In the diplomatic arena, Iran has often appeared to time its official declarations in such a way as to make Moscow look bad in the eyes of the international community, probably to alienate it from the West.
For example, the first time Mahmoud Ahmadinejad publicly claimed that Israel would be wiped off the map was during an official visit of Russian foreign minister Sergei Lavrov to Jerusalem. Naturally, Russia was immediately accused of backing the ayatollah’s genocidal aspirations. Moreover, Iranian officials and politicians took few pains to conceal their suspicious if not hostile relation toward their northern neighbor.
Iranian accusations of treacherous behavior were particularly loud after Russia froze the S-300 deal. The delivery of the missile system was part of an $800 million contract signed in 2007, but the Kremlin was reluctant to complete the deal and in 2010 suspended the delivery. Russia stuck to its decision even in the face of a subsequent Iranian lawsuit.
However, when the international sanctions on Iran were lifted, the Kremlin was forced to announce it would complete the deal, and in 2016 Iran said it had received the first batch of the missile systems.
After the international sanctions on Iran were lifted, Russia felt it could not afford to be more righteous than the West and had to act to protect its interests in Iran against the growing competition.
Earlier this year, Russian official media announced an $8 billion arms deal with Iran.
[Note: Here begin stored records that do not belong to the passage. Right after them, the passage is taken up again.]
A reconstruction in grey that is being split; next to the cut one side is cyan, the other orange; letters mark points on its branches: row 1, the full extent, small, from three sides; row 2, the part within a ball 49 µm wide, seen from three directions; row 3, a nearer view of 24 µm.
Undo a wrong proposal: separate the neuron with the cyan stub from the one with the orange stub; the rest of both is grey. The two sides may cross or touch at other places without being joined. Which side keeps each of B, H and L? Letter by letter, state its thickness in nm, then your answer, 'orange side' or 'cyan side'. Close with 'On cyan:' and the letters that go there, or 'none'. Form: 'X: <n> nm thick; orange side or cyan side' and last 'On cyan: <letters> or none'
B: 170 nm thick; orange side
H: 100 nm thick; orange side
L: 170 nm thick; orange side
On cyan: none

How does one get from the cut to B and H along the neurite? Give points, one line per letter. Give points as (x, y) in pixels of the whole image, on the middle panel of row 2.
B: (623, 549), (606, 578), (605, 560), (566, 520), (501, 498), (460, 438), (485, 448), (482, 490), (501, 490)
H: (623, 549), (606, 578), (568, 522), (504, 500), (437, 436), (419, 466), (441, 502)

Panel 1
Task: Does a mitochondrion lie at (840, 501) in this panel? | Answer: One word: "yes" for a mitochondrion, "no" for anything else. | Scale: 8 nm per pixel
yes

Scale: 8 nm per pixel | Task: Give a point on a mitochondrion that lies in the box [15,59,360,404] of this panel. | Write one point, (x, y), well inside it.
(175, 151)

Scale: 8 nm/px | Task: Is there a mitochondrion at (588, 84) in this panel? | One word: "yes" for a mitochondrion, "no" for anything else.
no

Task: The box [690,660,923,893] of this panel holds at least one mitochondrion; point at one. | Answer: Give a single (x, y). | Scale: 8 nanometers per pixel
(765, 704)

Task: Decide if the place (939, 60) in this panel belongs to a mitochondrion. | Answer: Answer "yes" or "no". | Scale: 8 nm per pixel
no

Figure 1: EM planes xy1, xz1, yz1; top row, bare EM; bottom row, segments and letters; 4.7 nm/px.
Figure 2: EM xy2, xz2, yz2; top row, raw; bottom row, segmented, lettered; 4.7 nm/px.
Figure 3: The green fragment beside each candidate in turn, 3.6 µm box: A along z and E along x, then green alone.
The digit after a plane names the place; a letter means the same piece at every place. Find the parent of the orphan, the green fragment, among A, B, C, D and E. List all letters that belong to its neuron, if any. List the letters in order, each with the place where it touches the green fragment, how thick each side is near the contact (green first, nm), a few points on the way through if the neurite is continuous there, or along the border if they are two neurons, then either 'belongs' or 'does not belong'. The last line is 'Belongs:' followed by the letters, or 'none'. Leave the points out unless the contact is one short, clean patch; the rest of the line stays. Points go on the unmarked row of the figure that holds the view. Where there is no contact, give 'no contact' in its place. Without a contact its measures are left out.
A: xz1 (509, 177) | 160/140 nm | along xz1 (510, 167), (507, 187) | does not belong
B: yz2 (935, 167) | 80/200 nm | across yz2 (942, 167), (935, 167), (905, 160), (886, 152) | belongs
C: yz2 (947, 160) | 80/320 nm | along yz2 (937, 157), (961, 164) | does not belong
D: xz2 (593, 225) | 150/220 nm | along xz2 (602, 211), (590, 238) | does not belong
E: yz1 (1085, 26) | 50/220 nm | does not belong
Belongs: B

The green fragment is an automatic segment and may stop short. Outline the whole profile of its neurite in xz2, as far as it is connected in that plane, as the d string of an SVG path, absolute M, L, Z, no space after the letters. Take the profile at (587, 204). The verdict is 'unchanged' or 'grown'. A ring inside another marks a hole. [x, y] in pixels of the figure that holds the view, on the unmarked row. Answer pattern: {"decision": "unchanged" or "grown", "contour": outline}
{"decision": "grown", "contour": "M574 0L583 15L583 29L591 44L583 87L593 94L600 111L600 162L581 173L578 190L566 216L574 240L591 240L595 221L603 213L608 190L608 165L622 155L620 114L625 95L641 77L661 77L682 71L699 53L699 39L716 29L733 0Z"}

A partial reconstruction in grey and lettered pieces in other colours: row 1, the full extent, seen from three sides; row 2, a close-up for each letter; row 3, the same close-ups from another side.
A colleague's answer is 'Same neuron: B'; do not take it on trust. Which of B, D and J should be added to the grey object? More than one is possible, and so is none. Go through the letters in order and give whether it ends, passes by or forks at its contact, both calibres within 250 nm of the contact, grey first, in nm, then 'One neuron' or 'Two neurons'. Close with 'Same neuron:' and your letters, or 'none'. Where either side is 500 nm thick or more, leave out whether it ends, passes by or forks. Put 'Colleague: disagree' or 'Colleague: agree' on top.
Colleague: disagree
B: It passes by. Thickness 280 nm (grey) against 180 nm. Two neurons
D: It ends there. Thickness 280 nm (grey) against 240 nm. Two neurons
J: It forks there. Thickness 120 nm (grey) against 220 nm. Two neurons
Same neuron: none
According to the reports, Iran planned to purchase Su-30 warplanes, Yak-30 training aircraft, various military helicopters, K-300 coastal defense systems, new surface ships and new diesel-electric submarines. The news further fueled speculation about a significant Russian-Iranian rapprochement.
However, the fate of the deal remains uncertain. Iranians are known for their skill in leading on their partners with hollow promises, and Russians are equally notorious for their tendency to sell the bear’s skin before they have caught it.
The Russian and Iranian joint fighting in Syria to protect Assad’s regime is usually portrayed as a sign of their political alliance. More recently, Iran’s agreeing to allow Russian aviation to use the Hamadan air base was held out by many analysts and journalists as ultimate proof of the strategic nature of this cooperation.
But the Hamadan incident reveals how fragile and forced this cooperation in fact is. First, the Kremlin shamelessly disclosed the secret arrangement for the sake of domestic propaganda needs, bragging to the home audience about its international achievement.
The revelation caused a major scandal in the Iranian parliament, which then forced the Iranian leadership to back out of the deal and expel the Russians. The sheer fact of a Russian military presence on Iranian soil, coupled with Russia’s reckless behavior, was perceived as arrogance and an insult to Iranian national pride. Needless to say, this behavior is not the sort one would expect from true strategic partners.
Moscow will hardly admit it, but it is seriously worried by the recent turn in Iranian diplomacy, which is shaping up to be a multipronged policy with greater potential for rapprochement with the West.
Such a development is likely to spur Russia to outbid the West in the benefits it offers Iran, but in the long run it could also lead to a greater divergence of interests and an exacerbation of already existing disagreements, turning the partners of convenience into rivals.
Dima Course has completed his Ph.D. dissertation in the Department of Political Science at Bar-Ilan University (Israel). He is affiliated with ARCDC–Ariel University Research Center for Defense and Communication.
[i] In the list of the top-importers of the 25 main Russian non-primary products for 2015 Iran is mentioned only twice: as an importer of 7 percent of Russian wheat and 4 percent of sawn timber. For comparison, Turkey, in spite of downed Russian jet in Syria, is mentioned 9 times in the list, three times as a main importer of specific products (21 percent, 30 percent and 39 percent).